>> start

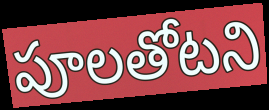
పూలతోటని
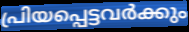
പ്രിയപ്പെട്ടവർക്കും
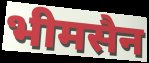
भीमसैन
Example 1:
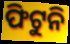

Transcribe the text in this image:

ଫିଟୁନି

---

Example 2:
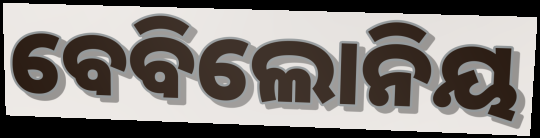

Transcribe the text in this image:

ବେବିଲୋନିୟ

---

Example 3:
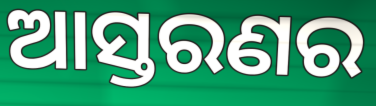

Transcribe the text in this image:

ଆସ୍ତରଣର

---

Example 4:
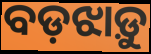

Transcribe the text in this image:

ବଡ଼ଝାଡ଼ୁ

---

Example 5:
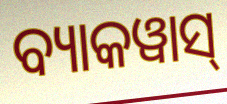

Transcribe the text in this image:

ବ୍ୟାକୱାସ୍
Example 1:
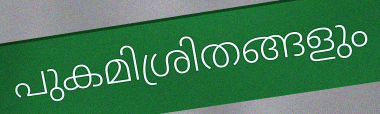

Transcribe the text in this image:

പുകമിശ്രിതങ്ങളും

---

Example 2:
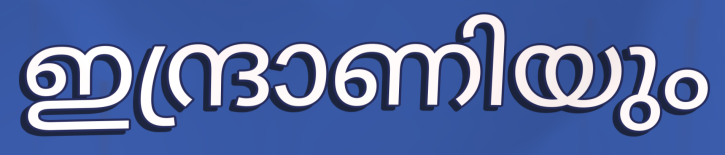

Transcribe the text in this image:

ഇന്ദ്രാണിയും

>> end

### TASK DETAILS
Pick out every line in the data above that contains the string "Example". Case counts.

### SOLUTION FOR THIS PROBLEM
Example 1:
Example 2:
Example 3:
Example 4:
Example 5:
Example 1:
Example 2:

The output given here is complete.